The movie and novel created such a stir that Yvonne Rousseau wrote a book called The Murders at Hanging Rock that looked into any possible answers to the tons of questions and possibilities being raised about the story.
One former student of Lindsay's school in Melbourne told Janelle McCulloch, the author of Lindsay's biography: "We all knew about the girls who disappeared, but none of us really knew the details."
McCulloch told The Daily Telegraph after that: "It was then that I found out that Joan's great-grandfather was the police magistrate in the area. So I thought, 'OK, here's where she heard the story.'" She also searched through police reports where she did find reports of two girls, who loosely matched the descriptions in the book, had gone missing in the 1800s.
McCulloch said: "My own feeling is that two girls were abducted. I honestly believe these two men did it–and I have reasons for believing this–but I don't have concrete evidence. The men knew they were going to be there. The girls were possibly hidden in one of the bottomless crevices of the rock."

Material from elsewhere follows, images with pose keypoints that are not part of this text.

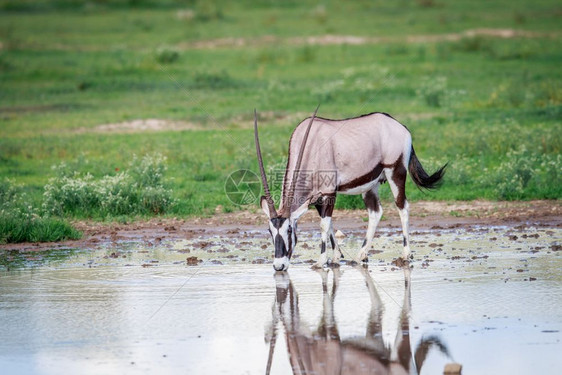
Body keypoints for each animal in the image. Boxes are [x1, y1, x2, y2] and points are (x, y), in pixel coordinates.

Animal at [252, 107, 444, 272]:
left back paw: (405, 255)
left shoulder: (329, 192)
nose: (279, 266)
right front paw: (336, 256)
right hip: (371, 183)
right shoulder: (317, 198)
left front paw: (321, 261)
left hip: (395, 172)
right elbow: (328, 223)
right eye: (270, 231)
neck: (310, 149)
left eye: (289, 230)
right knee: (375, 212)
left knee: (402, 207)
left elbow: (324, 224)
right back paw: (361, 255)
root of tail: (401, 126)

There's a paranormal angle as well
Of course, there had to be a paranormal angle to this whole thing. When the film adaptation premiered in 1975 to eagerly waiting audiences, the clock in the cinema hall eerily stopped at exactly 12 o'clock. A producer for the film told the Daily Telegraph that the same thing even happened on the set of the film: "All our watches seemed to be playing up. Mine stopped at 6pm on the rock… to ask the time became quite a joke."
Joan Lindsay herself had told her publishers while she was writing the book that the plot for the story had come to her in a dream and that the dream had felt so real. Lindsay had visited Hanging Rock when she was a child.
Colin Caldwell, one of Lindsay's closest friends, said that the author was able to "see" things that other people couldn't. He told the Sydney Morning Herald: "Oh yes, she was very much a mystic. She could sense things in the landscape that others couldn't."
So is it fact or fiction?
Well, after all the investigating we have done, it is safe to say that the answer is still a mystery. Although it looked like there were clues scattered around that the story was based on some fact, it looks like it may have all been the work of an active imagination.